CARSON CITY – A bill to ban involuntary microchipping of people, unanimously passed earlier this month by the Assembly, ran into a skeptical Senate committee Friday where members raised concerns that its prohibitions were too broad.
But stealing the show was opposition testimony from a Las Vegas magician with 21 such implants who uses them to open locked doors, speak text from her phone, even call her husband on command.
“It’s not as sinister as you’re making it out to seem,” Anastasia Synn told the Senate Judiciary committee.
Assembly Bill 226 passed the Assembly with changes to clarify that the proposed ban would apply only to devices that can transmit a signal, not to implants for decorating or expressive purposes. Medical devices that transmit health information or status, such as advanced pacemakers, also would be exempt, as would items such as hip implants.
The chips are typically the size of a grain of rice. They can be implanted under the skin and used, for example, to open locked doors or make purchases with a handwave. They can also store health or emergency contact data, such as those implanted in pets. Five states – Wisconsin, California, Missouri, North Dakota and Oklahoma – currently ban mandatory implantation in people.
Sponsoring Assemblyman Skip Daly, D-Sparks, told the committee the bill was intended to set a baseline prohibition for such devices that future Legislatures could modify, vetting exemptions as they are proposed to lawmakers. He said it aimed at seemingly voluntary practices where someone might be offered a health insurance discount for consenting to have an implant, or where a casino might require one for an employee who handles cash.

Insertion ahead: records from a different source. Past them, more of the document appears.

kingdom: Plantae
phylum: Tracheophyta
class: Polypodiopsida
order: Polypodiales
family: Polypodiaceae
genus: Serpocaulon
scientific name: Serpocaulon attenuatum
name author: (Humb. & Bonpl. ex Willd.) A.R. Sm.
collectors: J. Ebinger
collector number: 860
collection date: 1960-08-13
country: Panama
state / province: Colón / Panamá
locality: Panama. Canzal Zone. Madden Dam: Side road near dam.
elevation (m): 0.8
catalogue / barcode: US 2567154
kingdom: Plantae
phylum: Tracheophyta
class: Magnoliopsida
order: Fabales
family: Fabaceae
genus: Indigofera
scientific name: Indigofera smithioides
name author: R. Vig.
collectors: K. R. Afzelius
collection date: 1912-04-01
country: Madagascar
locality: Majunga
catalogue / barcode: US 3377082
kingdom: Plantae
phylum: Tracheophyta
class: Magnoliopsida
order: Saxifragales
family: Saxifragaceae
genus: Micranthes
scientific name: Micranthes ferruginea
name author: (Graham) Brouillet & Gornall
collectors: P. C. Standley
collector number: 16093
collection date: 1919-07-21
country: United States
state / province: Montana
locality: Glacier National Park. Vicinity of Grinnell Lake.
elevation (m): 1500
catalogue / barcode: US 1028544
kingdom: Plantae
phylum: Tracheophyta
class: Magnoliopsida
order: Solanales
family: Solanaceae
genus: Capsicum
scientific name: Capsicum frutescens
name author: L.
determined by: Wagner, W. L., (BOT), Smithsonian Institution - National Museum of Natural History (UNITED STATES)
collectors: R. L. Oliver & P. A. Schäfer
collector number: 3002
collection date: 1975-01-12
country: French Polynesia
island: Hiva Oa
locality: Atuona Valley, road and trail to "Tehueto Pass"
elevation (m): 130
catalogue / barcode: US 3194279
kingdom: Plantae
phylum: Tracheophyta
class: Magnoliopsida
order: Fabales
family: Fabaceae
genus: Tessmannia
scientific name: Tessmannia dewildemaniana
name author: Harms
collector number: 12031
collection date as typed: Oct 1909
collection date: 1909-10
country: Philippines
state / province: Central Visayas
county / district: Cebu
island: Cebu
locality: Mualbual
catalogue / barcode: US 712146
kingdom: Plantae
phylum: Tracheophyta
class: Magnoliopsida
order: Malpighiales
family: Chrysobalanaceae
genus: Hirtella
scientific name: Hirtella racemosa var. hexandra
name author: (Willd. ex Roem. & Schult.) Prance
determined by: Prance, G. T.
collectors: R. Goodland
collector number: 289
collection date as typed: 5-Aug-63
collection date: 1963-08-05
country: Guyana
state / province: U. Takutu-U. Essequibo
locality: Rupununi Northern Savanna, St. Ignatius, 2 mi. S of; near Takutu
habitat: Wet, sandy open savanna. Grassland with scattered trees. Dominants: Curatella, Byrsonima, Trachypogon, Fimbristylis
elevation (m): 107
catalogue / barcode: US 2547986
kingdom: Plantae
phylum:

“Yeah, it’s voluntary, but you’re going to get something for it,” he said.
Privacy watchdogs supported the bill’s intent.
“We don’t know how far these types of technologies can go,” said the ACLU’s Holly Wellborn. “We have enough intrusion in our private lives from the data that’s collected.”
But committee members had doubts about the bill’s ban on transmitting devices that a person could opt to implant without any coercion or incentive. They also questioned whether Daly had consulted with manufacturers of medical devices such as cochlear implants for the hearing impaired. Daly said he hadn’t, but would.
Synn, the Las Vegas magician, said the capabilities of microchips, which she uses in her performance as well as day-to-day life, were misunderstood. They transmit only a very short distance. If tracking one were possible, she said, “you would know where your lost cats and dogs are.”
She demonstrated how one of her implants could be programmed to speak text from her phone and described how an artist had used implants to recite poetry when touched. Her testimony captivated committee members; Sen. Melanie Scheible, D-Las Vegas, asked in half-jest where Synn performed and whether she could bring her show to Carson City.
Elisa Cafferata, representing the Nevada Technology Association, told the committee implants are commonplace in Europe where people get them to open doors or pay for items without having to carry keys or a wallet.
“While many of us probably can’t imagine doing this, it’s actually quite common around the globe,” she said.
But Daly, wrapping up testimony, was not swayed.
“We don’t know where this is going,” he said. “If it’s tech, it can be hacked.”